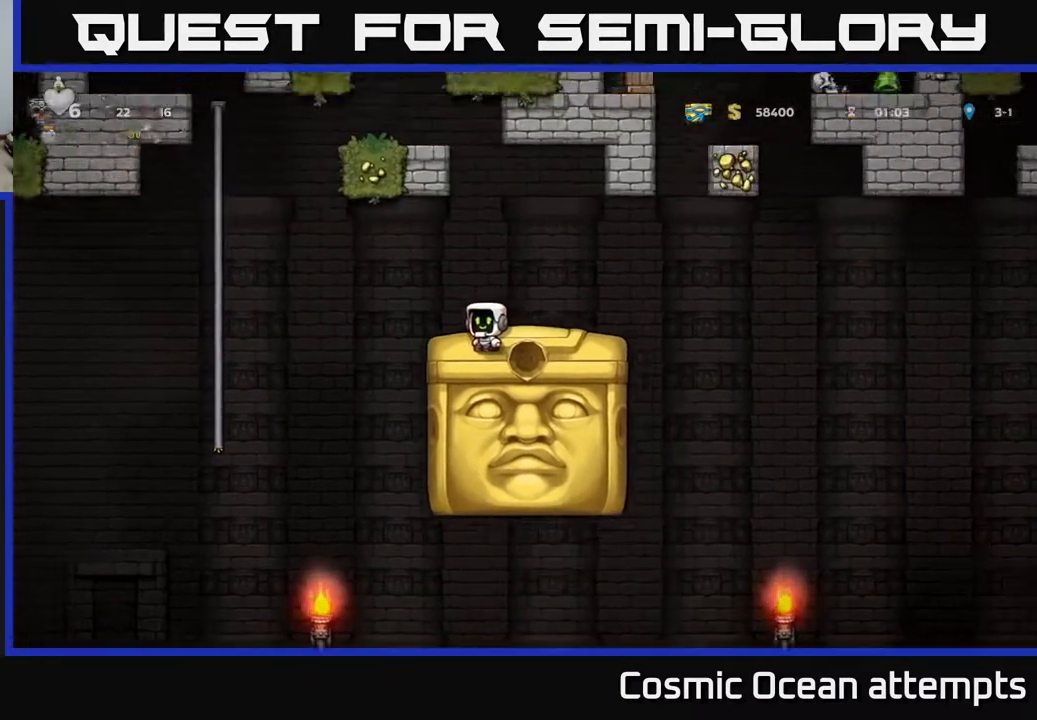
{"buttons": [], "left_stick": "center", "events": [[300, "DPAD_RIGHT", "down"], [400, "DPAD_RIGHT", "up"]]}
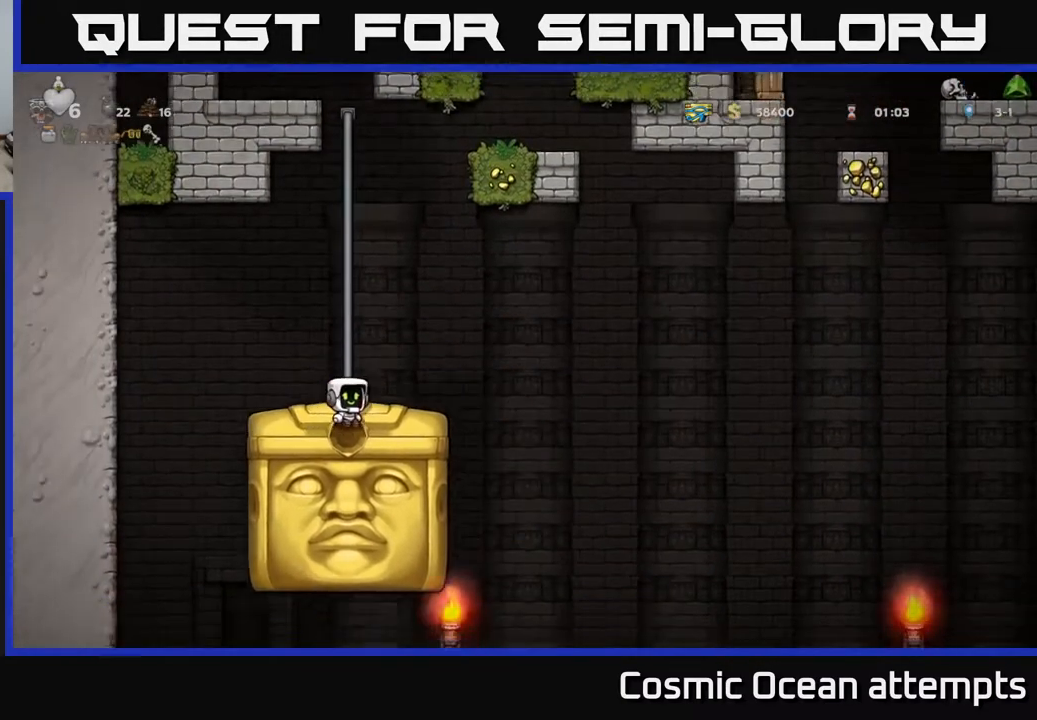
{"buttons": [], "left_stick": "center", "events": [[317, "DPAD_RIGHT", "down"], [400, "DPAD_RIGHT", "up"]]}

==

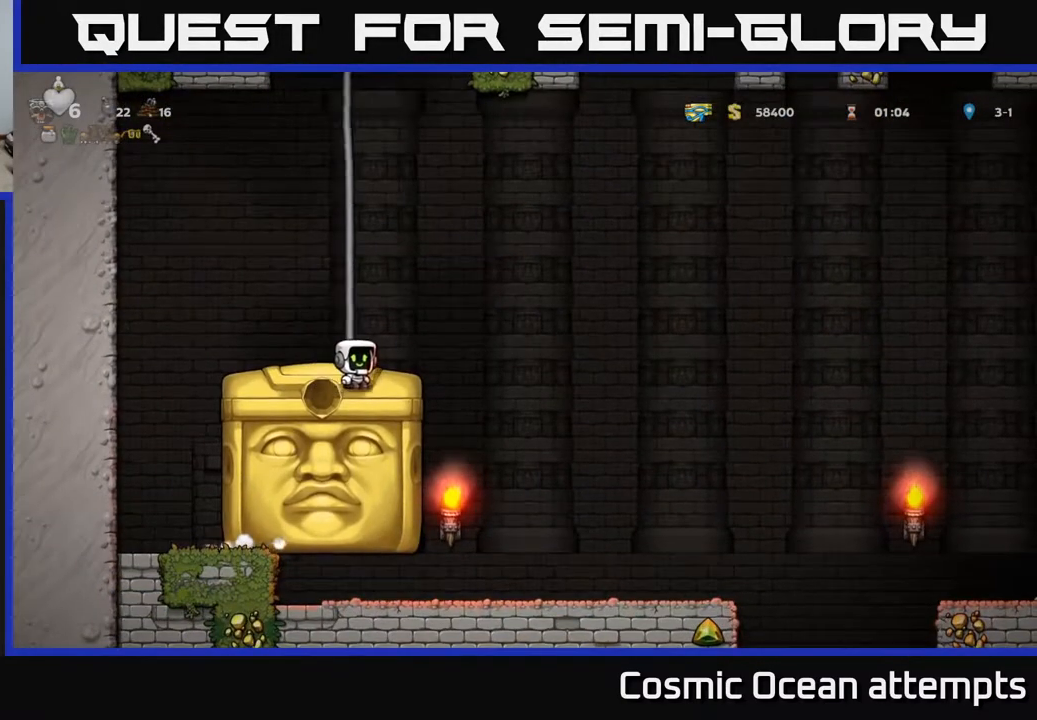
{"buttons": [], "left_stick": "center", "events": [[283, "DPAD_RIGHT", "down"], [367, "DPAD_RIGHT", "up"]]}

* * *

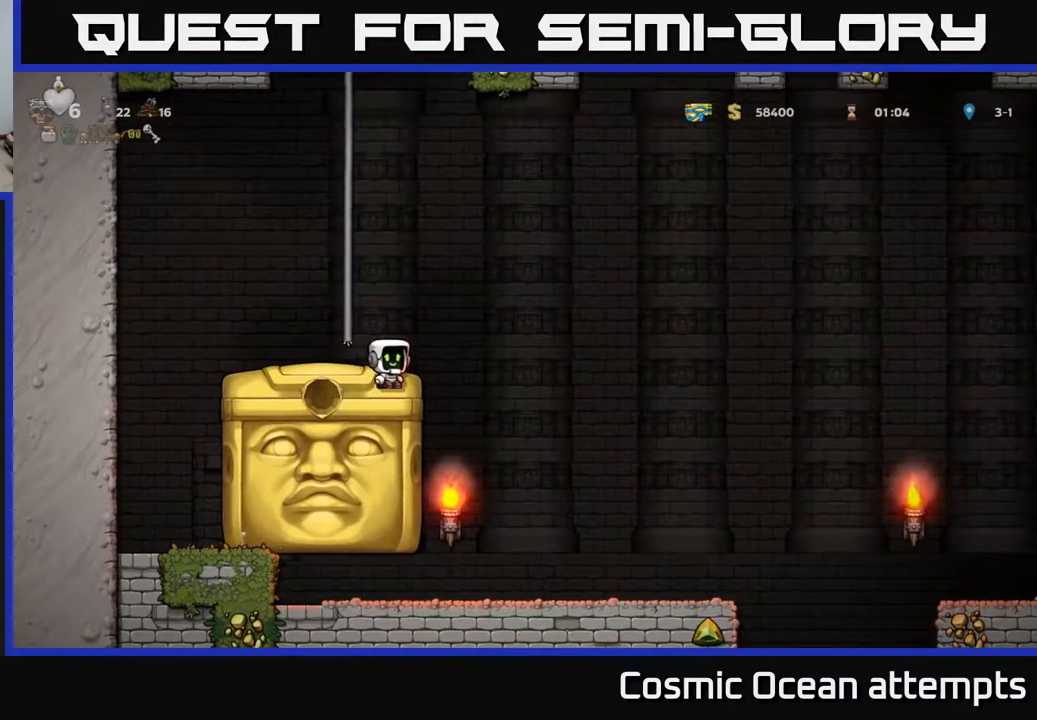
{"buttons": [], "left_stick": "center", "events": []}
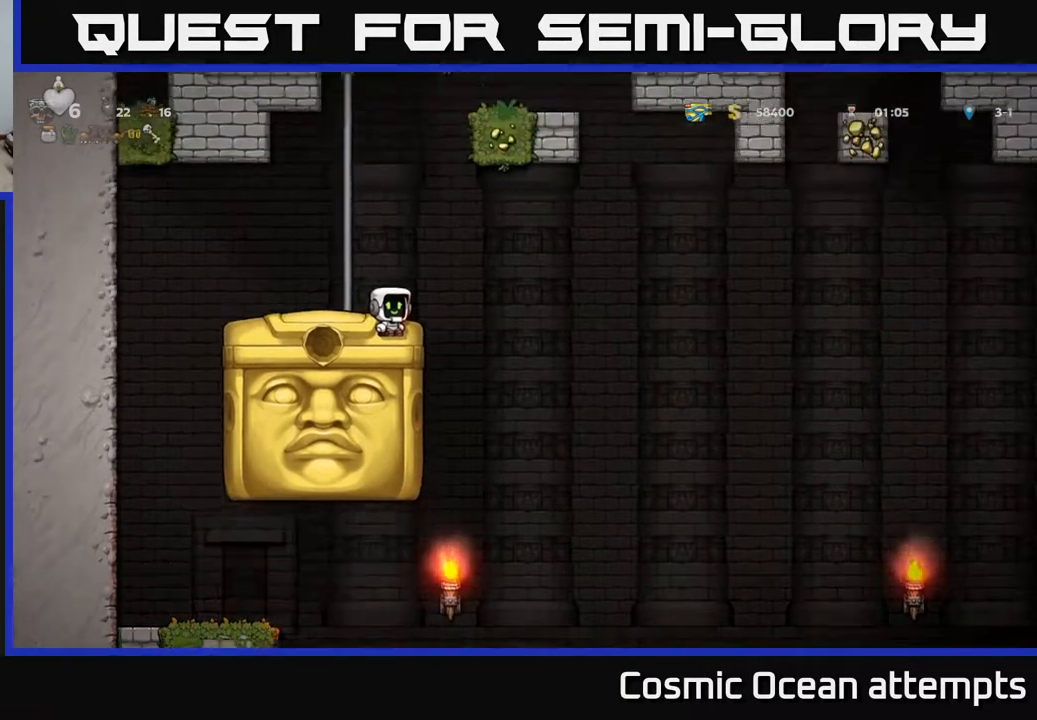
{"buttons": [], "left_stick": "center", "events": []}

• [What is expected]
Tally the lines of the material above that include the word "down", then state that tally alone.

• [Result for this task]
3